**PROBLEM DETAILS**: Each line in the entries below that holds the string "down" must be copied.

**RECORDS SHOWN**:
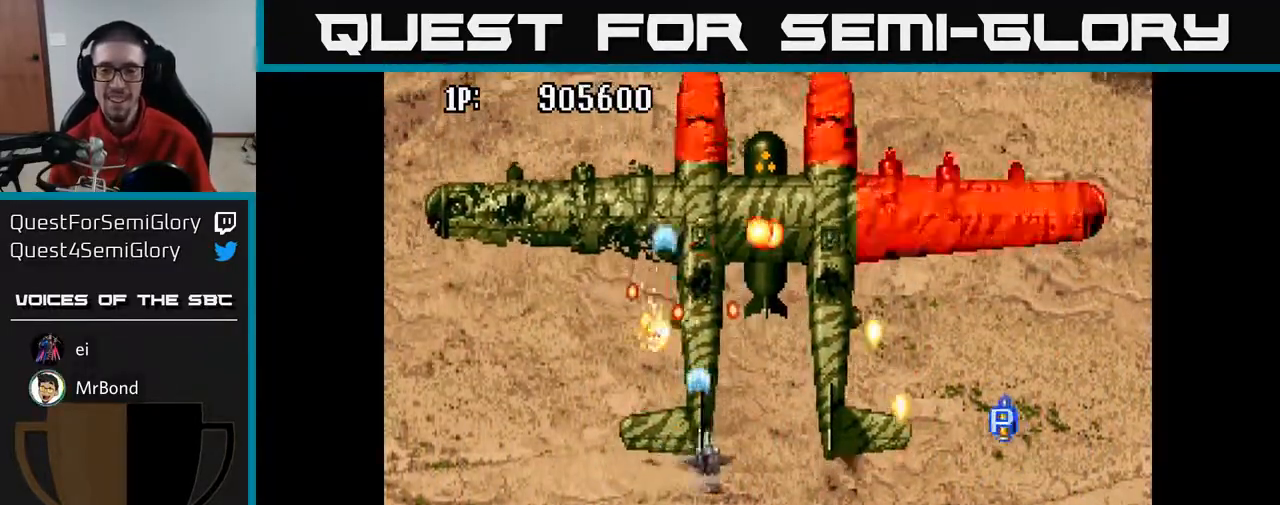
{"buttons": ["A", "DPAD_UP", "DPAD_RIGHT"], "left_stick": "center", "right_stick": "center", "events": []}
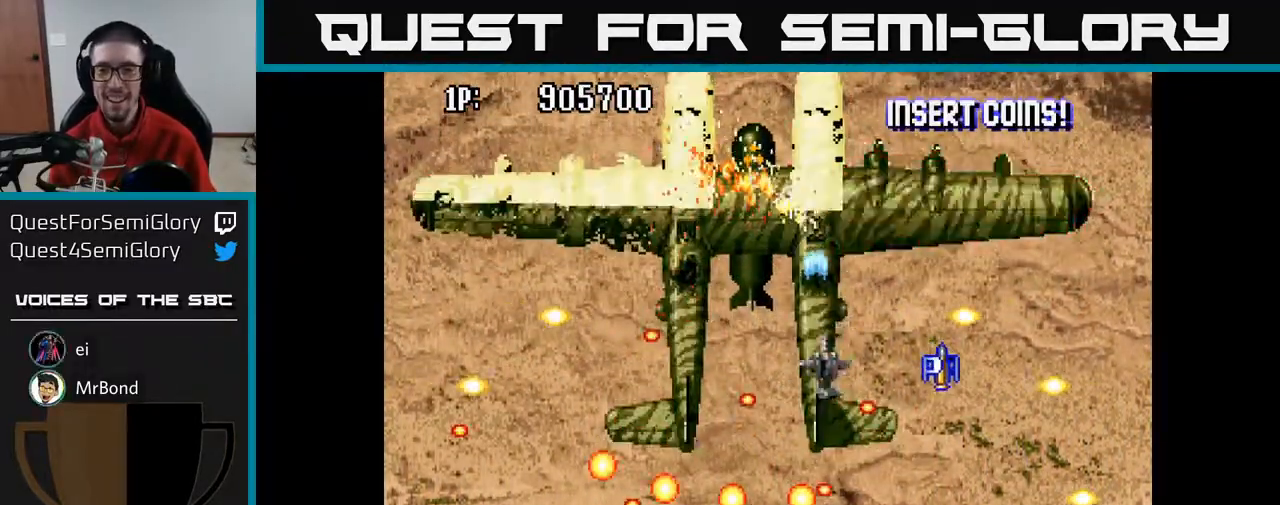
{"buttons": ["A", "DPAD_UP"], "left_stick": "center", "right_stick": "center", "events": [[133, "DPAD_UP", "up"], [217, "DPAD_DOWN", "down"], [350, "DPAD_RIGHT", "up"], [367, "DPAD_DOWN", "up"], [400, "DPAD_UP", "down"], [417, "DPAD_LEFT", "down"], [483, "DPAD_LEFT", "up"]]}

...

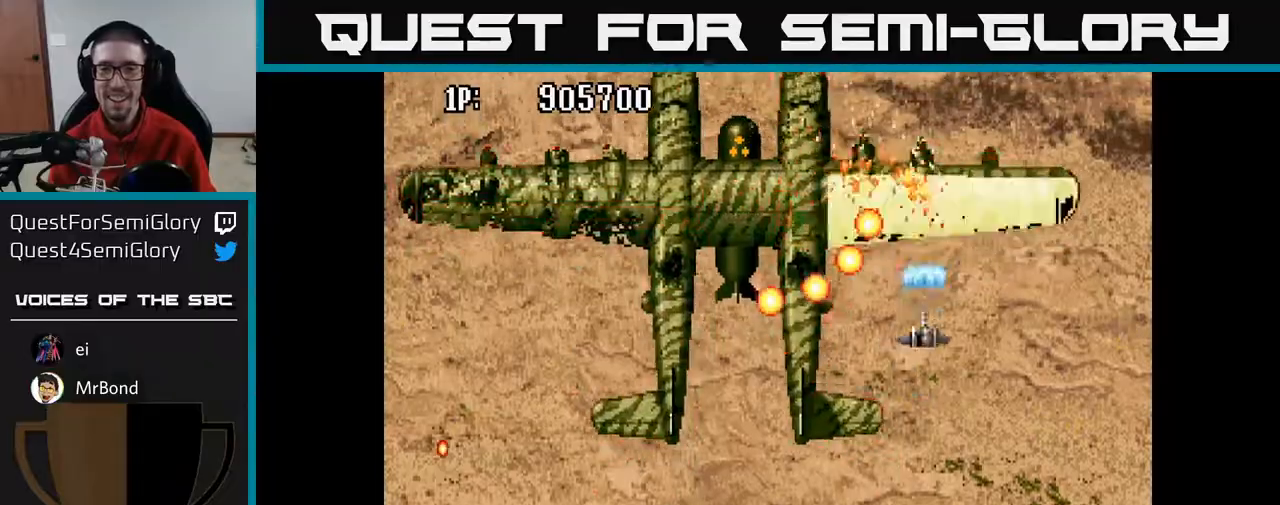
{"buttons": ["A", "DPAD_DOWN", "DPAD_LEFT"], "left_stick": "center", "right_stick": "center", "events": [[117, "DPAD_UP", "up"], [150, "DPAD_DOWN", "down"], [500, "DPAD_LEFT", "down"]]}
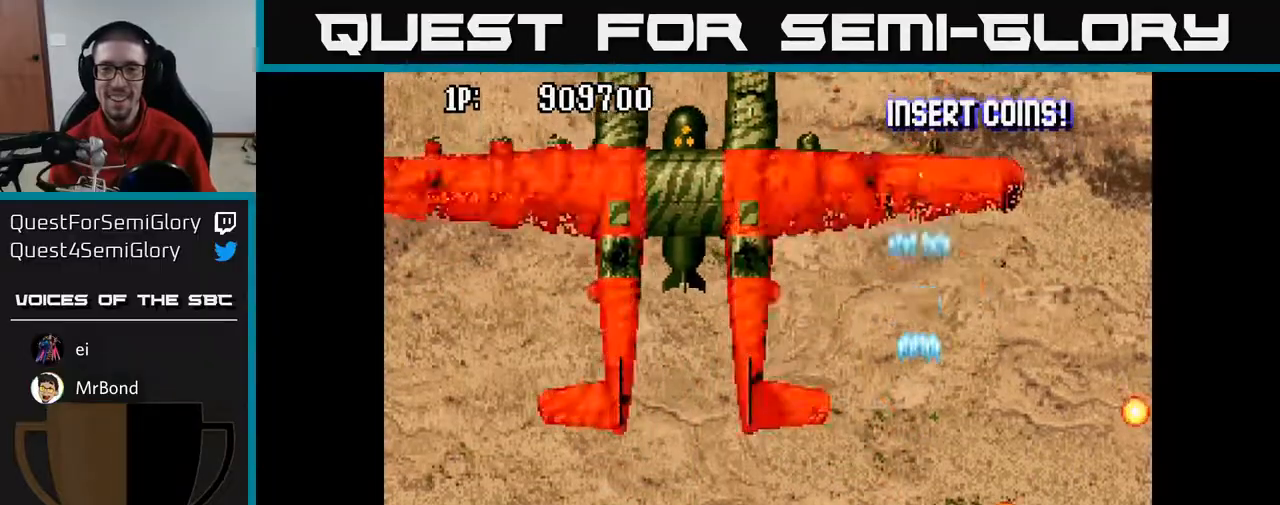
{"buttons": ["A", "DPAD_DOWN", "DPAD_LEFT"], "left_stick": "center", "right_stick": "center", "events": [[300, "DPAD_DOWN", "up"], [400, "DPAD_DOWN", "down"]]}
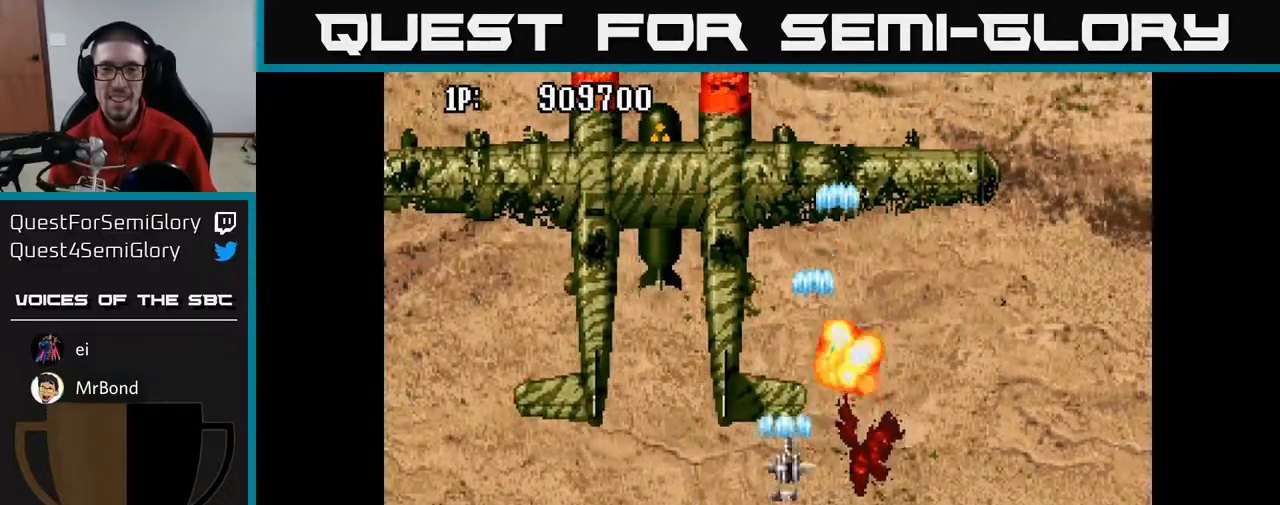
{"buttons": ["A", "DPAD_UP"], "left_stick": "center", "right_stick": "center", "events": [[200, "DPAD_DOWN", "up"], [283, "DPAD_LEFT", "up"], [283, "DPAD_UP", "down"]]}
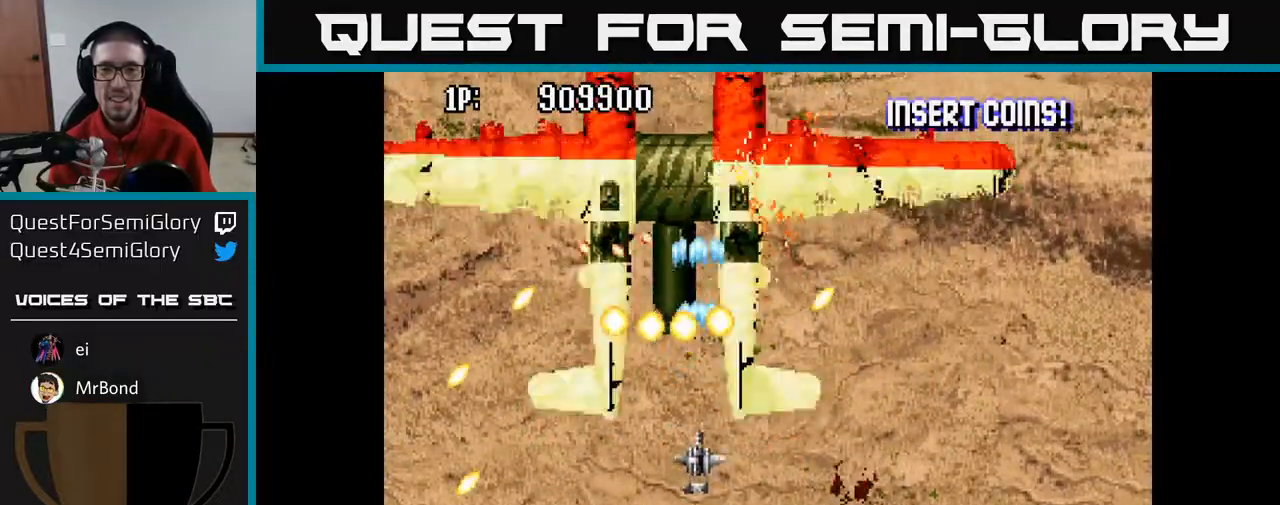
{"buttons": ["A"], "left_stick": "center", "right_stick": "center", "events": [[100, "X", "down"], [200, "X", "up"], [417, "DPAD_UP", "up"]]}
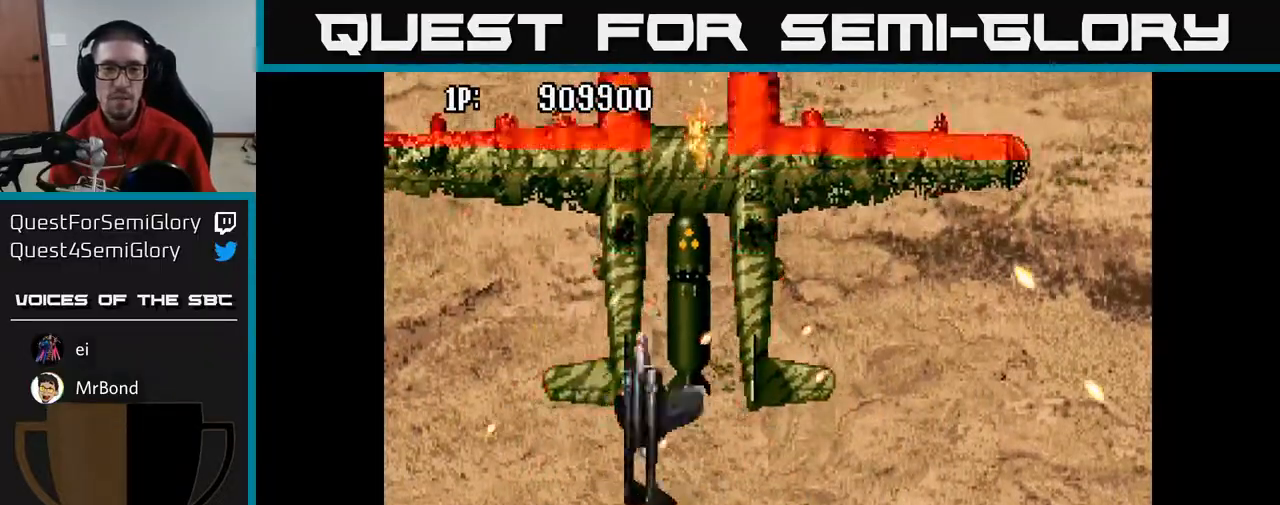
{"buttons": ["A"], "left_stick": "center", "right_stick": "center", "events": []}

==

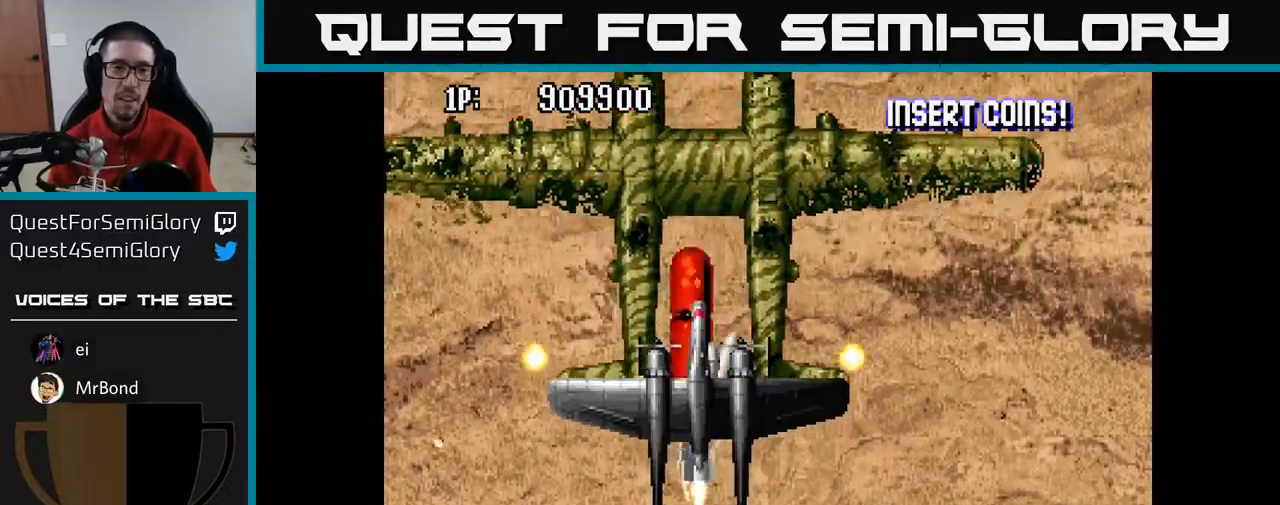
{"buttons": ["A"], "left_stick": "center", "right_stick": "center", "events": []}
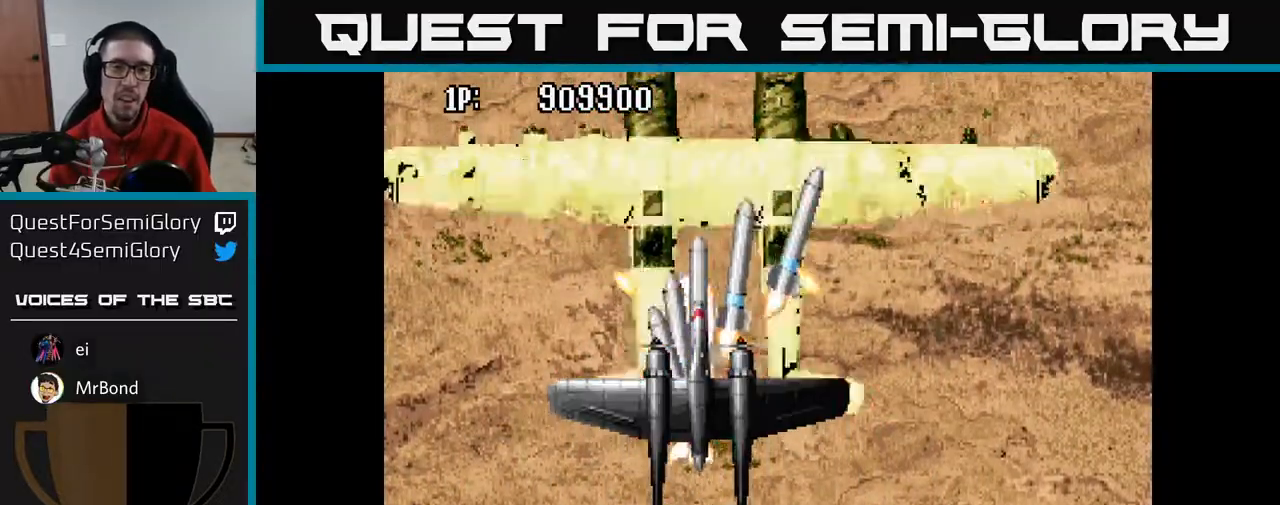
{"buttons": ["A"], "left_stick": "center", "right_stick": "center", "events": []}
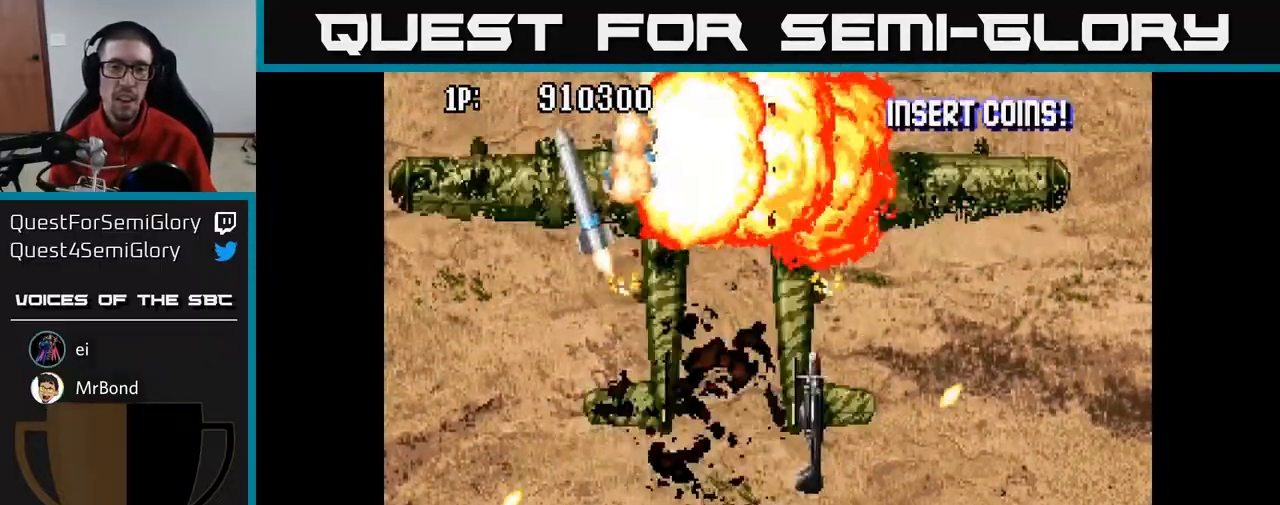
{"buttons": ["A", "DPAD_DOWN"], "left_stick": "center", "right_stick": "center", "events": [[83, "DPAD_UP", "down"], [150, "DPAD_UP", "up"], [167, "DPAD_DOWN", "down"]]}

**EXERCISE ANSWER**:
{"buttons": ["A", "DPAD_UP"], "left_stick": "center", "right_stick": "center", "events": [[133, "DPAD_UP", "up"], [217, "DPAD_DOWN", "down"], [350, "DPAD_RIGHT", "up"], [367, "DPAD_DOWN", "up"], [400, "DPAD_UP", "down"], [417, "DPAD_LEFT", "down"], [483, "DPAD_LEFT", "up"]]}
{"buttons": ["A", "DPAD_DOWN", "DPAD_LEFT"], "left_stick": "center", "right_stick": "center", "events": [[117, "DPAD_UP", "up"], [150, "DPAD_DOWN", "down"], [500, "DPAD_LEFT", "down"]]}
{"buttons": ["A", "DPAD_DOWN", "DPAD_LEFT"], "left_stick": "center", "right_stick": "center", "events": [[300, "DPAD_DOWN", "up"], [400, "DPAD_DOWN", "down"]]}
{"buttons": ["A", "DPAD_UP"], "left_stick": "center", "right_stick": "center", "events": [[200, "DPAD_DOWN", "up"], [283, "DPAD_LEFT", "up"], [283, "DPAD_UP", "down"]]}
{"buttons": ["A"], "left_stick": "center", "right_stick": "center", "events": [[100, "X", "down"], [200, "X", "up"], [417, "DPAD_UP", "up"]]}
{"buttons": ["A", "DPAD_DOWN"], "left_stick": "center", "right_stick": "center", "events": [[83, "DPAD_UP", "down"], [150, "DPAD_UP", "up"], [167, "DPAD_DOWN", "down"]]}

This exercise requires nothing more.